I like Hunt’s ketchup. I like cane sugar over corn syrup. Don’t try to tell me they are the same! I probably need to do a side by side taste comparison of Hunt’s with Heinz. In my grandmother’s drive inn hamburger stand, she always used Heinz.

Clone recipes for Durkee’s famous sauce has a lot of mustard, oil eggs, vinegar, cornstarch and margarine, but I can’t think of why mayonnaise couldn’t be involved instead or in addition to.

Edit I see Heinz uses Corn syrup, I’m so disappointed.

Re: Disguising Price Increases

Posted: Sun Apr 17, 2022 1:23 pm
by Tormahto
karstopography wrote: Sun Apr 17, 2022 9:38 am Right, all mayo is some sort of emulsion of eggs, oil, and either lemon juice or vinegar. 30 ounces of Recently, Burman’s was around $2, Blue plate closer to $3, Duke’s somewhere in the $3.50 range and Hellmann’s about $5. Cannot be that much difference in the cost of the ingredients to make each.

@Tormato I don’t know if Raising Cane’s Chicken has made it up to Massachusetts, but their famous sauce is just what you have been making all these years. I think theirs runs 2 parts mayonnaise to one part ketchup, with a little garlic salt and Worcestershire sauce in the mix.

Ketchup, my wife bought some Target brand ketchup, “Market Pantry” or some such name. It is noticeable less tasty than Heinz, like really really noticeable.

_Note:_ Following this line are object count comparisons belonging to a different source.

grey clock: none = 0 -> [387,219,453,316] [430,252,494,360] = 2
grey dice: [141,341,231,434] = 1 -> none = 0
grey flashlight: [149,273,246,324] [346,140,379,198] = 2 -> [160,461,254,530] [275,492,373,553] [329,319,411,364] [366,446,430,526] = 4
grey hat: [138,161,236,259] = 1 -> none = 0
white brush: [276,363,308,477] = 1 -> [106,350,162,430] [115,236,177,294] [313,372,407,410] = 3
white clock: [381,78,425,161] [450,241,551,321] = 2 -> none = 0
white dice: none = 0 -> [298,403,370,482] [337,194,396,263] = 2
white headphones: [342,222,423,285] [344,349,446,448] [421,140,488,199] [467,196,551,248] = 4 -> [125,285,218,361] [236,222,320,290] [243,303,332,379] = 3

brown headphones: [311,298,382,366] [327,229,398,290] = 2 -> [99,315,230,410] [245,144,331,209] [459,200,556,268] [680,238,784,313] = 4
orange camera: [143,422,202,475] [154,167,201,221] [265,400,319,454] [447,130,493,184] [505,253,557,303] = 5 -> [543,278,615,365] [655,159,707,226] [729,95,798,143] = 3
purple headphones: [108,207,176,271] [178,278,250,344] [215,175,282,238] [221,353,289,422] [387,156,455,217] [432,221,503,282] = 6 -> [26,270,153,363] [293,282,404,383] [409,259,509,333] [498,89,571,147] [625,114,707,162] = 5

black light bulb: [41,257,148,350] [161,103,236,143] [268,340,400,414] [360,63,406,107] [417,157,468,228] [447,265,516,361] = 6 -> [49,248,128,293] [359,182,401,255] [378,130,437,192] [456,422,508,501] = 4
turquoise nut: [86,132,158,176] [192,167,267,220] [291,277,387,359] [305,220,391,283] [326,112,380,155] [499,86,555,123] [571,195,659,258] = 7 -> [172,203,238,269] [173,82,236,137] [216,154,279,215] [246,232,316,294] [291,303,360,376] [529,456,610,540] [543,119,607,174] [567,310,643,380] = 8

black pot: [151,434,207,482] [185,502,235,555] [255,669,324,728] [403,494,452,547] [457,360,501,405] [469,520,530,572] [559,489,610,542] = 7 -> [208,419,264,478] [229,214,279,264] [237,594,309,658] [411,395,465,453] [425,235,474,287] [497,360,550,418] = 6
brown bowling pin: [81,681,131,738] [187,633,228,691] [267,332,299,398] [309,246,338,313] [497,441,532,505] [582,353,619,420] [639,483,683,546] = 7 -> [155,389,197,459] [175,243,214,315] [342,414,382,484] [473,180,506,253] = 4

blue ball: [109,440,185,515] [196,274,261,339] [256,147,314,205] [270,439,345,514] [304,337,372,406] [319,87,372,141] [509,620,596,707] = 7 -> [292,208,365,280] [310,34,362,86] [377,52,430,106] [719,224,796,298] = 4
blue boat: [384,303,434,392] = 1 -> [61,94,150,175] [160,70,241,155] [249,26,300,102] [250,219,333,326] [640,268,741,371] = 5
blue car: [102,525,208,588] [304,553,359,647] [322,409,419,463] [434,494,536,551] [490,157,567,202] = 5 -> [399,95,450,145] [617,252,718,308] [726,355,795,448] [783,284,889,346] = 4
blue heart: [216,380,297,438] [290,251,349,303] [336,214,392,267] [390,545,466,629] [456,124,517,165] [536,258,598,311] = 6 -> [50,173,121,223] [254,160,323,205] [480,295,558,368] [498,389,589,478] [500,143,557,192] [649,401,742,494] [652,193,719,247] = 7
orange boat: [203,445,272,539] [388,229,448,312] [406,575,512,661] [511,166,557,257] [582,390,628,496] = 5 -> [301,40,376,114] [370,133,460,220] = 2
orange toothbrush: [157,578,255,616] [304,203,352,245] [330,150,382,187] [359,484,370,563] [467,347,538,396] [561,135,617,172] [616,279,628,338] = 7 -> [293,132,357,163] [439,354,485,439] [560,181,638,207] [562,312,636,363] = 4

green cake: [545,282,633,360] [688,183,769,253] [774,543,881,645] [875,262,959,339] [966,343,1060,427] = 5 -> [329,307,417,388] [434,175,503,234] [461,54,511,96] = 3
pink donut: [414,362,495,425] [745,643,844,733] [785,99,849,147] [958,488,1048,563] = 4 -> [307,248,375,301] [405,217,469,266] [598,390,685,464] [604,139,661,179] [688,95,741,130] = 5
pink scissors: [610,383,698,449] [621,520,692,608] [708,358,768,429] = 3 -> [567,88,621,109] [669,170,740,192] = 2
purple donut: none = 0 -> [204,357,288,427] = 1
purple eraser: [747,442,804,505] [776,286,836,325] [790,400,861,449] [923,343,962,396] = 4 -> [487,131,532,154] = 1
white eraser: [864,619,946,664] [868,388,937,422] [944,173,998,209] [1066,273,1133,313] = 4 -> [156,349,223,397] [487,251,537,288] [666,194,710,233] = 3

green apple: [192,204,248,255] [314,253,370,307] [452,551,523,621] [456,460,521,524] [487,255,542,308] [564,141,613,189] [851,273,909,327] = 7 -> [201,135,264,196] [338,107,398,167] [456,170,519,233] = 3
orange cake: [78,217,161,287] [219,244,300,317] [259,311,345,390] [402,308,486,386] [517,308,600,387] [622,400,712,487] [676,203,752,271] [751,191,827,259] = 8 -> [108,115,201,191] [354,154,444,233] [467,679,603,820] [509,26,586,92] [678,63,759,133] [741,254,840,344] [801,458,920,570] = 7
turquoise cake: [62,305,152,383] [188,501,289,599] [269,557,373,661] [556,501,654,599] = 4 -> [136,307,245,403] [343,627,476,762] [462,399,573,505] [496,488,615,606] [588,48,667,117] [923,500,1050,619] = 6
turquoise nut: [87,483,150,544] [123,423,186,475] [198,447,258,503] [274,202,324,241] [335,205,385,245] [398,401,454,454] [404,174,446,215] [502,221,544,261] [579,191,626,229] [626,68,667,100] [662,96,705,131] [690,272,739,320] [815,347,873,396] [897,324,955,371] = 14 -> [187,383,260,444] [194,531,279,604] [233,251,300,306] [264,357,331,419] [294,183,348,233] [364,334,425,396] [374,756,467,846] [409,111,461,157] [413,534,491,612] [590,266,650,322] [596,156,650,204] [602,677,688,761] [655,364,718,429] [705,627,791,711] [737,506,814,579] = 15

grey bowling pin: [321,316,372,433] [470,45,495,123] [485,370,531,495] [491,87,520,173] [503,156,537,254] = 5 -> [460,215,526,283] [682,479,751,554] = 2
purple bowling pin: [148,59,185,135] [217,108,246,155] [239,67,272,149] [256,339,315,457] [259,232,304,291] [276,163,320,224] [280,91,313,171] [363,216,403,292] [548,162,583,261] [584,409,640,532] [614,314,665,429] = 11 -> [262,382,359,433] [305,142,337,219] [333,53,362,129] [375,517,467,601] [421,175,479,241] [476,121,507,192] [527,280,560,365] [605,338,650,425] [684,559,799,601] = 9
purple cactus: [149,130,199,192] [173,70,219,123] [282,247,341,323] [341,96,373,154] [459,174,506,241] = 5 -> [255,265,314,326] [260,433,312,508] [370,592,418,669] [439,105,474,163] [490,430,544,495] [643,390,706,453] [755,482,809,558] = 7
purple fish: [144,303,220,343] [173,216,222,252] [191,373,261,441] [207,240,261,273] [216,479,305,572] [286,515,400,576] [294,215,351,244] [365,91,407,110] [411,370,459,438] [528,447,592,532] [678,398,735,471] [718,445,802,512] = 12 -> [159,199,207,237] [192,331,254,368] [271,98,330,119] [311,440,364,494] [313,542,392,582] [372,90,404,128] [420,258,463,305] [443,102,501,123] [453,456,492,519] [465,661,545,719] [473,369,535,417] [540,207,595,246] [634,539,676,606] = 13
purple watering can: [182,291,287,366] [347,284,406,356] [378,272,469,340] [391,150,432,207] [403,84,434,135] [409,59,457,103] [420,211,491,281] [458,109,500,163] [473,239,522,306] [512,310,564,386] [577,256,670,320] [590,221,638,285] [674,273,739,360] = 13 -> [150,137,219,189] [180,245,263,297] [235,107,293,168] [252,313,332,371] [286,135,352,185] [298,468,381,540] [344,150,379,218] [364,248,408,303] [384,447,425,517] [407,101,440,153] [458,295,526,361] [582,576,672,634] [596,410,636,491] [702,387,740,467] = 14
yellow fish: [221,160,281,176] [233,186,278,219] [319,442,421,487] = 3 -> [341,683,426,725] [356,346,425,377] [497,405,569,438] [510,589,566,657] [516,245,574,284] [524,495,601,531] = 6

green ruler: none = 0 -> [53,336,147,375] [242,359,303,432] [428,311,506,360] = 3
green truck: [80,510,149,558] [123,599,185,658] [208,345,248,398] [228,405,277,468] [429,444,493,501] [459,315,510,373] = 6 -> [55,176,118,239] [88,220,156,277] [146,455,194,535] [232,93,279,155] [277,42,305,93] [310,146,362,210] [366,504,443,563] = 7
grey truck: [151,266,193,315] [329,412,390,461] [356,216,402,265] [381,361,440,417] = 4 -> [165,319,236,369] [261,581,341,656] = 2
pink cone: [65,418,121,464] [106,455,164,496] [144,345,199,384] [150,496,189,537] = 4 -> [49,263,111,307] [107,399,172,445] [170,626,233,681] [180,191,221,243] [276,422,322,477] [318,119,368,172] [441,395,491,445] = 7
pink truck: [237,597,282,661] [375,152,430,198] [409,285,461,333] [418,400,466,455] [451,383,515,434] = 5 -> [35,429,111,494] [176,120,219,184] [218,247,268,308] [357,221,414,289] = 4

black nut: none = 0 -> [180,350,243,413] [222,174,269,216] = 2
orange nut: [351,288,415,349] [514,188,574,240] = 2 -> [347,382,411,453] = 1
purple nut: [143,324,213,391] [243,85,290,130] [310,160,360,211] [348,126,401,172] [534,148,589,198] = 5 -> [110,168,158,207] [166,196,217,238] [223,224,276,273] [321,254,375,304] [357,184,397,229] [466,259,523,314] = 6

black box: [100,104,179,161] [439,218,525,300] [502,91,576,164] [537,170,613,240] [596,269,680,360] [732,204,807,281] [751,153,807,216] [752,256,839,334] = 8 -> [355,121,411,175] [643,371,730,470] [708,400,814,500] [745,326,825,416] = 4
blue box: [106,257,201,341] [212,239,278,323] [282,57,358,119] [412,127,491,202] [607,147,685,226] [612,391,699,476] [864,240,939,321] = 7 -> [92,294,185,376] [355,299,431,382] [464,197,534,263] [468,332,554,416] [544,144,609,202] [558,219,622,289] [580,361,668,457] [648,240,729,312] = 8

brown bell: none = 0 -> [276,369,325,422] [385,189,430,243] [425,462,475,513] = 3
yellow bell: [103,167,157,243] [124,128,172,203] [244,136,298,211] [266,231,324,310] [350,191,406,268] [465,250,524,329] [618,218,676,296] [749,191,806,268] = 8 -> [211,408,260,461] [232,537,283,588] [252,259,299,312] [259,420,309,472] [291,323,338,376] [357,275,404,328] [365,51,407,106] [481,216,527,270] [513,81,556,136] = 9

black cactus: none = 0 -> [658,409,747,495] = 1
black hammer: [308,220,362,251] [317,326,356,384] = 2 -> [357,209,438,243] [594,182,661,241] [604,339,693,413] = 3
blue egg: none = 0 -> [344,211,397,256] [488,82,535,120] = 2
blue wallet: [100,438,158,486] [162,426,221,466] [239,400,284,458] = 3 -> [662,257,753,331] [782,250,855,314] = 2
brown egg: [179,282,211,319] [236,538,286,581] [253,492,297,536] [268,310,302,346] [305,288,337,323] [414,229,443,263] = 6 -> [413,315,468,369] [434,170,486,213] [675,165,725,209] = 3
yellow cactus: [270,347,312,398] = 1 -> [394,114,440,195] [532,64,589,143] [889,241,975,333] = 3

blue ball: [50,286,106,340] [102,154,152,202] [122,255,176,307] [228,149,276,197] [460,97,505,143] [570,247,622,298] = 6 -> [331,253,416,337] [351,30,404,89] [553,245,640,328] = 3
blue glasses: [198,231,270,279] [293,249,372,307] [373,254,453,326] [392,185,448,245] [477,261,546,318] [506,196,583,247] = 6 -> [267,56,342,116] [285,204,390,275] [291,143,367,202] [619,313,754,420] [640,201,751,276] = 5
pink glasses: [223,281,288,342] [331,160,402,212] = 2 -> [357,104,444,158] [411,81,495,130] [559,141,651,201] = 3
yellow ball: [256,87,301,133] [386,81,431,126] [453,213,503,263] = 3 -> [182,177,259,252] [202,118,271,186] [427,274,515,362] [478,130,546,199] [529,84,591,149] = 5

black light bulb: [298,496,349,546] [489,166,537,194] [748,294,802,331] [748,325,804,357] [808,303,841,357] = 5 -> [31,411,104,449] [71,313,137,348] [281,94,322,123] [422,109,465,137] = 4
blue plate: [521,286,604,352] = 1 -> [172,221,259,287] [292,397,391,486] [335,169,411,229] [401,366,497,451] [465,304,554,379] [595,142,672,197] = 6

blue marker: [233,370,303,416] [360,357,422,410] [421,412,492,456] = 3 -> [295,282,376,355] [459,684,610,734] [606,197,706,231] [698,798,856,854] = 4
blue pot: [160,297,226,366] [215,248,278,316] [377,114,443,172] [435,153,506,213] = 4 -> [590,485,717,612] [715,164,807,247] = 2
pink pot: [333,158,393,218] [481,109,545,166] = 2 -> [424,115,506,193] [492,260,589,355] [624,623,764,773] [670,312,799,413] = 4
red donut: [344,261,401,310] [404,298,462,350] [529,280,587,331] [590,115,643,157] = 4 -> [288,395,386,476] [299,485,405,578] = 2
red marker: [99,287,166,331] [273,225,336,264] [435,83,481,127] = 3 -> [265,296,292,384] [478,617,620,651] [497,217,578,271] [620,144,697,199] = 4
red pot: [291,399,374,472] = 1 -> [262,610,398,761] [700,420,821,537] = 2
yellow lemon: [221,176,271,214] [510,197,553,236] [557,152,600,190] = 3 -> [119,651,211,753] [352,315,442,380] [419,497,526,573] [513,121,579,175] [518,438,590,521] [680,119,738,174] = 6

The Target brand tastes watered down, the tomato flavor seems adulterated with corn syrup or something, there’s no other flavors. Not good. So bad I went and got Heinz. We don’t go through ketchup like mayonnaise, but I like ketchup on potato fries, onion rings and fried okra and as a component to red sauce or “homemade” barbecue sauce.
I agree that there is a huge difference with ketchup, and price alone generally can let one know what the quality is. It is also easier to tell the good ones today, as many will have a label saying "No high fructose corn syrup". With ketchup, I don't mind spending a bit more. Ketchup and mayo, I use mostly in the summertime, not very much the rest of the year. In a homemade BBQ sauce, I basically go completely from scratch, which will have all of the ingredients found in ketchup, but likely in different proportions.

Re: Disguising Price Increases

Posted: Sun Apr 17, 2022 1:27 pm
by Tormahto
karstopography wrote: Sun Apr 17, 2022 9:54 am @worth1 mixing mayonnaise and mustard, that’s good for deviled eggs. I do egg salad with mayonnaise and a little yellow prepared mustard and a sprinkle of celery salt. Green Olives are also good in egg salad if you like olives.

I like Hunt’s ketchup. I like cane sugar over corn syrup. Don’t try to tell me they are the same! I probably need to do a side by side taste comparison of Hunt’s with Heinz. In my grandmother’s drive inn hamburger stand, she always used Heinz.

Clone recipes for Durkee’s famous sauce has a lot of mustard, oil eggs, vinegar, cornstarch and margarine, but I can’t think of why mayonnaise couldn’t be involved instead or in addition to.

Edit I see Heinz uses Corn syrup, I’m so disappointed.
Up here, there are hybrid American/German potato, potato and egg, and egg salads. All use mayo with mustard. Some like cold potato salad, some like heated potato salad, I like it best "room temp", whether eaten indoors or out.